Age is the most huge marker, regardless of the way that there appears, apparently, to be no immediate association with willingess to share about emotional well-being with future boss. A person recognized as having psychological wellness ailment as unfavorable to one's profession is the following most important indicator. Normally, the more one feels that being identified with mental will hurt one's profession, the more uncertain one will carry it up with a future manager. One thing to be noted is gender is insignificant here which tells us no individual is willing to disclose his disability which he considers to be confidential.

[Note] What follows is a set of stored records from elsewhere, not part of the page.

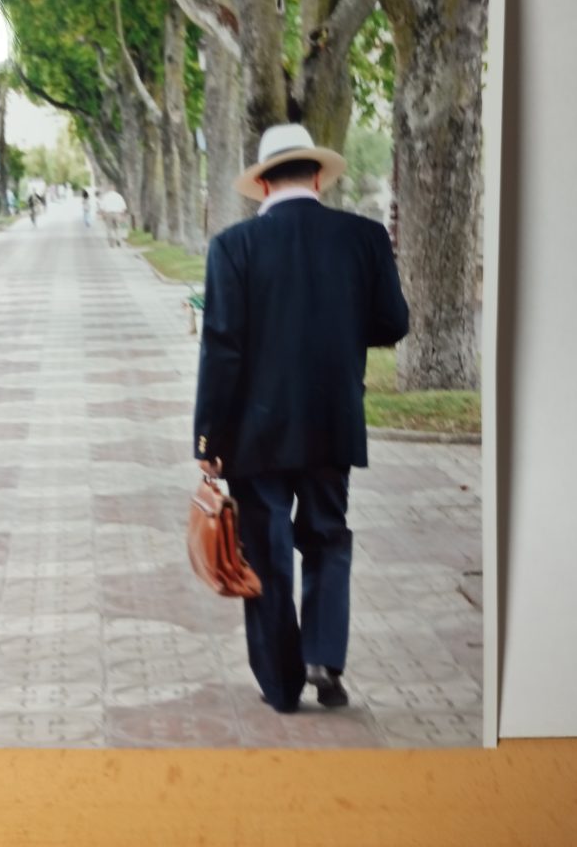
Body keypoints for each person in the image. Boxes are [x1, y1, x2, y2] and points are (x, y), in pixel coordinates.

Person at [193, 123, 409, 714]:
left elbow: (222, 348)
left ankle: (282, 685)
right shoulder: (363, 238)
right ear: (317, 176)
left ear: (262, 185)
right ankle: (323, 657)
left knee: (265, 552)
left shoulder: (233, 248)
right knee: (327, 536)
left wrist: (208, 437)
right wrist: (339, 327)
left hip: (253, 432)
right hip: (332, 420)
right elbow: (393, 323)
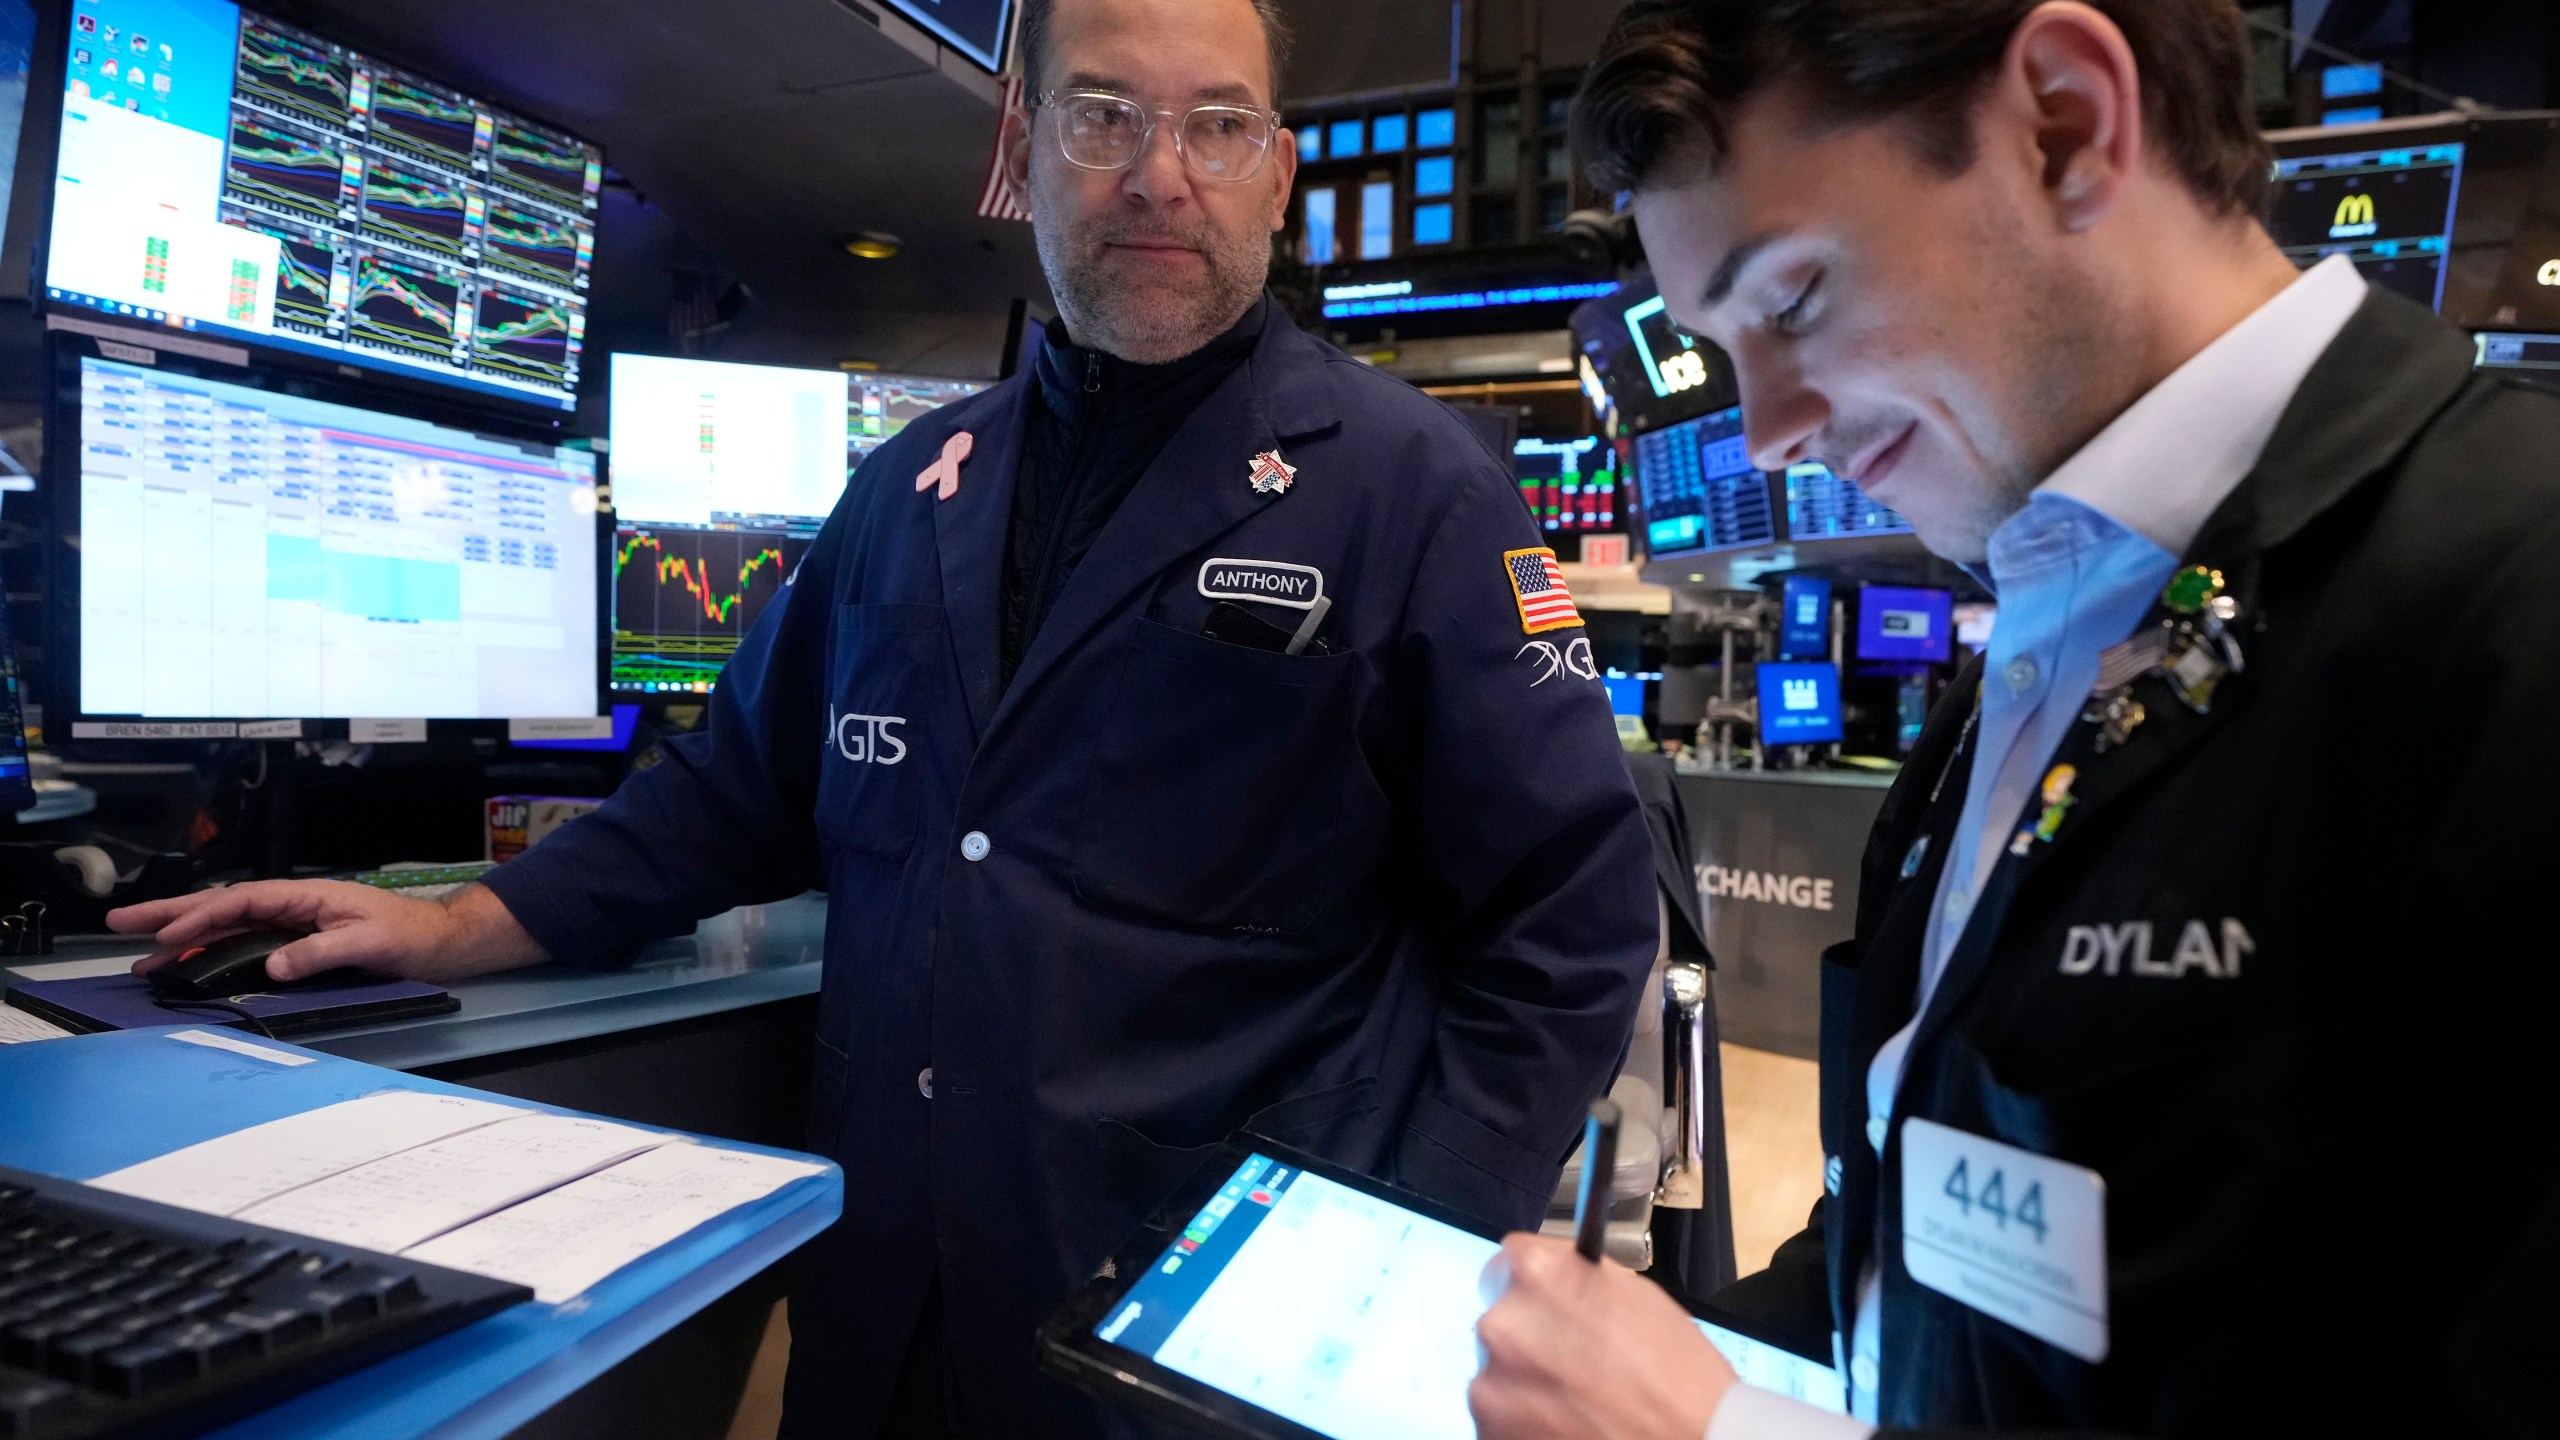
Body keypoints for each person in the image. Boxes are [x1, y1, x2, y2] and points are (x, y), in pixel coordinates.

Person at [110, 0, 1660, 1434]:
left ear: (1281, 174)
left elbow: (1570, 926)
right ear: (1021, 144)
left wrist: (1395, 1251)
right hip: (890, 1313)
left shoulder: (1414, 490)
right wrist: (465, 921)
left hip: (1199, 1331)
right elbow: (731, 794)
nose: (1157, 177)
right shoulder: (911, 489)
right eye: (1103, 115)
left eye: (1219, 126)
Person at [1469, 1, 2558, 1437]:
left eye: (1790, 302)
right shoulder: (2045, 632)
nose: (1770, 428)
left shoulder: (2510, 610)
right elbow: (1943, 1240)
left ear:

Mental health is essential to a person’s well-being, healthy family and interpersonal relationships, and the ability to live a full and productive life. Mental health and physical health are closely connected. Mental health plays a major role in people’s ability to maintain good physical health. Mental illnesses, such as depression and anxiety, affect people’s ability to participate in health-promoting behaviors. In turn, problems with physical health, such as chronic diseases, can have a serious impact on mental health and decrease a person’s ability to participate in treatment and recovery.Analysing the dataset e found tha almost all participants of this survey come from US and companies tend to provide mental health benefits and instruction for people with mental health issues. In this fast paced world people work hard o outshine in their like to gain wealth and in the process forget about their own health. They understand the seriousness of the health issue only when it causes a barrier to their work. From the initial analysis of the data, evidence was observed for higher mental illness among middle aged males as compared to females.Through the Randon Forest tree model proposed it is clear that a person in more likely to undergo treatment if he has great employer benefits. Companies should give both moral and financial support to their employees. The employees should be aware of the company policies. People should be identified through their talent and never be rejected just because of their physical/mental illness.